#### Consignes de l'exercice:
A: Dans le texte sur la gouvernance des ressources immatérielles, résumez sous forme de liste le paragraphe qui commence par « Sur le plan juridique » sans en perdre les faits principaux.
B: Recopiez à l'identique le passage du texte sur la gouvernance des ressources immatérielles qui débute aux mots « Ensuite, se pose » et s'arrête après « après son licenciement? ».

#### Texte:
------------------------------------

Dans son célèbre article sur la Tragédie des Communs, G. Hardin[1] mettait en évidence que les biens communs nécessitent une gouvernance spécifique, le simple marché ne suffisant pas à organiser adéquatement ces ressources. A ce propos, allez consulter sur IPdigIT (ici) un post qui pose quelques questions de base sur la justification des droits de propriété intellectuelle. Et sur la limitation de la théorie de Hardin qui expliquait que la surexploitation des sols agricoles communs menait à une réduction de productivité, ce qui rend un système de régulation nécessaire, par exemple par un droit de propriété.
La limitation de l’accès et de l’utilisation des ressources vraiment intangibles (et donc leur rareté) dépend de la protection juridique ou technique mise en place.
Sur le plan technique, on connaît les systèmes DRM (Digital Right Management), qui permettent de limiter le téléchargement de certains contenus digitaux à certains ordinateurs, ou dans certaines régions (géoblocking). De manière similaire, certains systèmes DRM limitent le temps d’utilisation de certains produits, le nombre de téléchargements possibles, etc.
Sur le plan juridique, tant les contrats que des législations permettent d’exclure l’accès et l’utilisation de certaines ressources immatérielles. Par exemple, les accords de confidentialité auront pour effet que seuls les parties liées par le contrat pourront prendre connaissance d’un certain savoir. Pareillement, sur le plan législatif, le règlement général sur la protection des données personnes (RGPD)[2] organise et limite les circonstances dans lesquelles des données personnelles peuvent être transmises à des tiers, par exemple des sociétés de marketing ou même à des États.
A mi-chemin des stratégies techniques et juridiques, les éditeurs de logiciels développent à présent des moyens de conserver le contrôle sur l’utilisation de leur produit à travers le temps en ne permettant qu’un accès (et non un droit de propriété) par le biais de licences limitées.
Un précédent post abordait la définition de ce que constitue un patrimoine, et s’interrogeait sur ses composants. Le présent post pose la question de la gouvernance de deux types de ressources qui doivent être considérés comme des biens.
Tout d’abord, le droit qu’une entreprise a sur un nom de domaine à travers la saga jurisprudentielle sur le nom de domaine “france.com”, qui a été tranchée par la cour d’appel de Paris en 2017[3] et qui a aussi donné lieu à une décision de la Cour de Justice de l’UE en juin 2018[4]. Cette saga n’est pas achevée, puisque la société France.com a introduit une requête devant les tribunaux américains en raison de la prétendue violation de ses droits par l’État français[5].
Ensuite, se pose la question du droit d’accéder aux données liées à un compte sur un réseau social (Facebook) par une autre personne que celle qui s’est inscrite . Des ayants droits d’un défunt ont-ils le droit d’accéder aux messages privés de ce dernier? Par ailleurs, de quels moyens dispose une entreprise qui souhaiterait récupérer les accès à un compte d’entreprise ouvert par un ancien employé sur un réseau social (une page Facebook) après son licenciement?

------------------------------------

#### Données brutes:
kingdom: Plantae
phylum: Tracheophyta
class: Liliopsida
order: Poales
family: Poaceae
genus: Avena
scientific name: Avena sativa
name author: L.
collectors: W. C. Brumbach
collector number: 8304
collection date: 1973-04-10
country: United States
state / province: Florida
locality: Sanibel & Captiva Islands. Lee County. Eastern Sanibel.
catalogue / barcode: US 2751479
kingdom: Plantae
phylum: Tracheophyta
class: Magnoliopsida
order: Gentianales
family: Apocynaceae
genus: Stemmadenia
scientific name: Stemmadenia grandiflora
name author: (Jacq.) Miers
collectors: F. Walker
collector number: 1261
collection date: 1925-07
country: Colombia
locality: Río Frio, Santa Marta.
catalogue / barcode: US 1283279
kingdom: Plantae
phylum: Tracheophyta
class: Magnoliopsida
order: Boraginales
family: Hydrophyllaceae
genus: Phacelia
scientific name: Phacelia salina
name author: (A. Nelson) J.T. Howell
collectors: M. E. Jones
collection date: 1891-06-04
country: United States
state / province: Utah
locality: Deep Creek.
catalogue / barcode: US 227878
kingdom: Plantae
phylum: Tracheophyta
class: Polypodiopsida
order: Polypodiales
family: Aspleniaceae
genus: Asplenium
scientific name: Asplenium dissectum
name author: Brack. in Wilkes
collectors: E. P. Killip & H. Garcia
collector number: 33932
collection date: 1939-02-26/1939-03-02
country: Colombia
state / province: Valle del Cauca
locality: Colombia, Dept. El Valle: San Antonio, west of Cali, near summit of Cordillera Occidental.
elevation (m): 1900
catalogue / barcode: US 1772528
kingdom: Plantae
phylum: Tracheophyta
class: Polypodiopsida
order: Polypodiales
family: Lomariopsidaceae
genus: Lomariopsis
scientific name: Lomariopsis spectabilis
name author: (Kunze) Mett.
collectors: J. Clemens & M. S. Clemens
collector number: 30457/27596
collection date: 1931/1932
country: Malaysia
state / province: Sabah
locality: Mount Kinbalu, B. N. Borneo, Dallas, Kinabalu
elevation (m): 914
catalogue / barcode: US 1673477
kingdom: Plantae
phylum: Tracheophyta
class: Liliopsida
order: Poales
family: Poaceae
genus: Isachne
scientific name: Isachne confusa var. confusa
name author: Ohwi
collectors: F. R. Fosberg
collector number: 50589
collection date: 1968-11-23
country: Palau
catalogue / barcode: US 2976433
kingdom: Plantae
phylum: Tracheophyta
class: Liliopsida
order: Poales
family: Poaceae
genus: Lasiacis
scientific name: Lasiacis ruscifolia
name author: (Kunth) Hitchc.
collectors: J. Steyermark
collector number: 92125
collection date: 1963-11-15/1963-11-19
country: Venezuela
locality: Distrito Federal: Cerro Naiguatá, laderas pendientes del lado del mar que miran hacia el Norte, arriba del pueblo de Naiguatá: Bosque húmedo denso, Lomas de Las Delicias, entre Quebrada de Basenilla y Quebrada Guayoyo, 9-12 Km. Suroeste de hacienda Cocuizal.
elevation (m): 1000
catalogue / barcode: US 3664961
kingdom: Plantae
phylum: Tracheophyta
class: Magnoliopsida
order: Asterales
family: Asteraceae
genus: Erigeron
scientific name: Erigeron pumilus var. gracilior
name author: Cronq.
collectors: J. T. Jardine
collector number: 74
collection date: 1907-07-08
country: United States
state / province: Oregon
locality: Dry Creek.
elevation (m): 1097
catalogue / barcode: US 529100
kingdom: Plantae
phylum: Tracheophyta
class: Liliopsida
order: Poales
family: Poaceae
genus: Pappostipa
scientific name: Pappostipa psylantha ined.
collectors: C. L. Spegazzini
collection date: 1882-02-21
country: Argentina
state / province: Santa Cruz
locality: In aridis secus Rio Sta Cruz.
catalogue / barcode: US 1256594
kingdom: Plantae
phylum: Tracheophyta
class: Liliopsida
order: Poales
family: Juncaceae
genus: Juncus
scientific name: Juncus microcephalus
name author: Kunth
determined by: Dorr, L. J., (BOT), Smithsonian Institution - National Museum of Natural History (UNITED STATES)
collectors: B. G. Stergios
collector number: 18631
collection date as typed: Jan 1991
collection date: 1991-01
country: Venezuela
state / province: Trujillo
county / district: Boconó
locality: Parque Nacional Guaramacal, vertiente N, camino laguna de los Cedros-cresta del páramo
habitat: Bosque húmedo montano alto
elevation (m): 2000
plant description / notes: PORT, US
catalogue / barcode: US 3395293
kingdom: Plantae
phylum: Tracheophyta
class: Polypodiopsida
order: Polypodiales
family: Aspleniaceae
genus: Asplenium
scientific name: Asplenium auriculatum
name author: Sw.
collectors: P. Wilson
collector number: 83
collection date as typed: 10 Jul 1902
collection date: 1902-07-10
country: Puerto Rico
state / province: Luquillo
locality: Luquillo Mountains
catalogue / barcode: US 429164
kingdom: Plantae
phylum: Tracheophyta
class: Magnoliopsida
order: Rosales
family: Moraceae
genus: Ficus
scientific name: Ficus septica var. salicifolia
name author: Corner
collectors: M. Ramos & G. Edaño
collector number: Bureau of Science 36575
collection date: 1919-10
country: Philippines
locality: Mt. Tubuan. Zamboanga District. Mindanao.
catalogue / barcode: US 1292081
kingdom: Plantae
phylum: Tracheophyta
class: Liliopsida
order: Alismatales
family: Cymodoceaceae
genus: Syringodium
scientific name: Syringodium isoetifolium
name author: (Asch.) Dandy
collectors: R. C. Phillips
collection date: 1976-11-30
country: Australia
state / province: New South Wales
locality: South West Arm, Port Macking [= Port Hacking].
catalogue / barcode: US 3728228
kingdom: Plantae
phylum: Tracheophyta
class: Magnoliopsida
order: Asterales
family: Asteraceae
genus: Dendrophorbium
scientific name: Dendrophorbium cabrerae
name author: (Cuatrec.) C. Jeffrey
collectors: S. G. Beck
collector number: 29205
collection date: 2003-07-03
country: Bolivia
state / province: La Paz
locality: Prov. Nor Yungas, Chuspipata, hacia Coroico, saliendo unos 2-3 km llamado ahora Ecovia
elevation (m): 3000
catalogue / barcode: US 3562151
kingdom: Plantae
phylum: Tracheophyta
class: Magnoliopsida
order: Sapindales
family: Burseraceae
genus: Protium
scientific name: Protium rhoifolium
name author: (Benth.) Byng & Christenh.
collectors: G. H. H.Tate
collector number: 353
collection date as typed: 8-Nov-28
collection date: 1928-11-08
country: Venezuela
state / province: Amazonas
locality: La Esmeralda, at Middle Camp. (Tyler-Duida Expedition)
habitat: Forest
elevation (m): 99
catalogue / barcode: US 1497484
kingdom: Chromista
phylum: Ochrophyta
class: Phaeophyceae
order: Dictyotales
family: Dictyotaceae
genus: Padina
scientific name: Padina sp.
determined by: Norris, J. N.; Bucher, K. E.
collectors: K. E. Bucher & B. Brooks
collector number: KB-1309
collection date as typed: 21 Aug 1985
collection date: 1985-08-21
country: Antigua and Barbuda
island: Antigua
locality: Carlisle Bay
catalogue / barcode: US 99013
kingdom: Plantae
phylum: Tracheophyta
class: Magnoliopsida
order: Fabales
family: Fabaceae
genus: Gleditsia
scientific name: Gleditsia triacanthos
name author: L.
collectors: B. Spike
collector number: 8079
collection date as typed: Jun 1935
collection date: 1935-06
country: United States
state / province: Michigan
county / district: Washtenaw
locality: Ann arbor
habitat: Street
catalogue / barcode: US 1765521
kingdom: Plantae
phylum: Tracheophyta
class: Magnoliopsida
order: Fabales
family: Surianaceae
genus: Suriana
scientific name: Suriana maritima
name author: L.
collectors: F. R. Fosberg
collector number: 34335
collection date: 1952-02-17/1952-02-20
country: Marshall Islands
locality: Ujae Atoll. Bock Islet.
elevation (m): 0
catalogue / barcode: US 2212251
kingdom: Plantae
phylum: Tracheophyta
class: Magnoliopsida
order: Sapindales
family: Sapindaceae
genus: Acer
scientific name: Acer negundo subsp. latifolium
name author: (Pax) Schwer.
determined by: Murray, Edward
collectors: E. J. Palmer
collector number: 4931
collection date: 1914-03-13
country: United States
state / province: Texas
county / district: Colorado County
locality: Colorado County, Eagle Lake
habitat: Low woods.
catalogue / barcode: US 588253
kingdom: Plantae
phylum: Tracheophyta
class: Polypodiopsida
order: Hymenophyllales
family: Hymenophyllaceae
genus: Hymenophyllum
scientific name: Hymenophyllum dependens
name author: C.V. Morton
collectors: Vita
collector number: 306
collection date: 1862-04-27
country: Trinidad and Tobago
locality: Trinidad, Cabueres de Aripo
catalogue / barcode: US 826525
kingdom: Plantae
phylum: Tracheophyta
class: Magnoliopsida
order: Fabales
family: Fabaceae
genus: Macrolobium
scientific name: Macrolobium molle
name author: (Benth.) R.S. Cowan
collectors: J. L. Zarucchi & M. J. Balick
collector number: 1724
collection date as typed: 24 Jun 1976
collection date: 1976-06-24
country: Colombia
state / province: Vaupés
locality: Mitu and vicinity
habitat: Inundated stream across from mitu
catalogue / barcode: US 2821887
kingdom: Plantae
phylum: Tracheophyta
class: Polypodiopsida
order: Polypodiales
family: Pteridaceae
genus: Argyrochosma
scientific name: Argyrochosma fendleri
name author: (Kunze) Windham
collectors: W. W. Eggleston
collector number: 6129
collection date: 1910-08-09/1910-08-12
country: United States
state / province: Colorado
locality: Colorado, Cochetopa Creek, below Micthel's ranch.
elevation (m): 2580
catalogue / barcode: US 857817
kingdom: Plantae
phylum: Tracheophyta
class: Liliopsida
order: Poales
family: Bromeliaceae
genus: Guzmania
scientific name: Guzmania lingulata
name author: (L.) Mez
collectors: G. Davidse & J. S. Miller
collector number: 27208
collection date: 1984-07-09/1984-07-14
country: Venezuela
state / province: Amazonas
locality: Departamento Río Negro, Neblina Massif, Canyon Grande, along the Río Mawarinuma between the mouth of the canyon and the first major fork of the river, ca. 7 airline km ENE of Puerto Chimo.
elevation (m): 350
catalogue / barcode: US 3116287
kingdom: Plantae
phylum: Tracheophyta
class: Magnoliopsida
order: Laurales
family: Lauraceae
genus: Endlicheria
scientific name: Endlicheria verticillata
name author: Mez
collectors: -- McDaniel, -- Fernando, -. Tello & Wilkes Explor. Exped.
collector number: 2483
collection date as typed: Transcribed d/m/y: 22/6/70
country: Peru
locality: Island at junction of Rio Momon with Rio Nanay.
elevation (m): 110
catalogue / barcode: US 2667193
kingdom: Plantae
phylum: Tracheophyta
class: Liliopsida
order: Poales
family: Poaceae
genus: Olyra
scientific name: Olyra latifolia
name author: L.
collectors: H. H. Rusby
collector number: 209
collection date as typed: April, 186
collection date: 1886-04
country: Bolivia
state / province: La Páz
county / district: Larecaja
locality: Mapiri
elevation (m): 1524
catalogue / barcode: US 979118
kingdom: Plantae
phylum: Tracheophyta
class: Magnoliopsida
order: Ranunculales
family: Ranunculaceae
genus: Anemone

------------------------------------

#### Réponses finales:
A:
- Les contrats comme les lois permettent d'exclure l'accès à certaines ressources immatérielles et leur utilisation.
- Les accords de confidentialité réservent la connaissance d'un savoir aux seules parties liées par le contrat.
- Le règlement général sur la protection des données (RGPD) encadre et limite la transmission de données personnelles à des tiers, par exemple des sociétés de marketing ou des États.

B:
Ensuite, se pose la question du droit d’accéder aux données liées à un compte sur un réseau social (Facebook) par une autre personne que celle qui s’est inscrite . Des ayants droits d’un défunt ont-ils le droit d’accéder aux messages privés de ce dernier? Par ailleurs, de quels moyens dispose une entreprise qui souhaiterait récupérer les accès à un compte d’entreprise ouvert par un ancien employé sur un réseau social (une page Facebook) après son licenciement?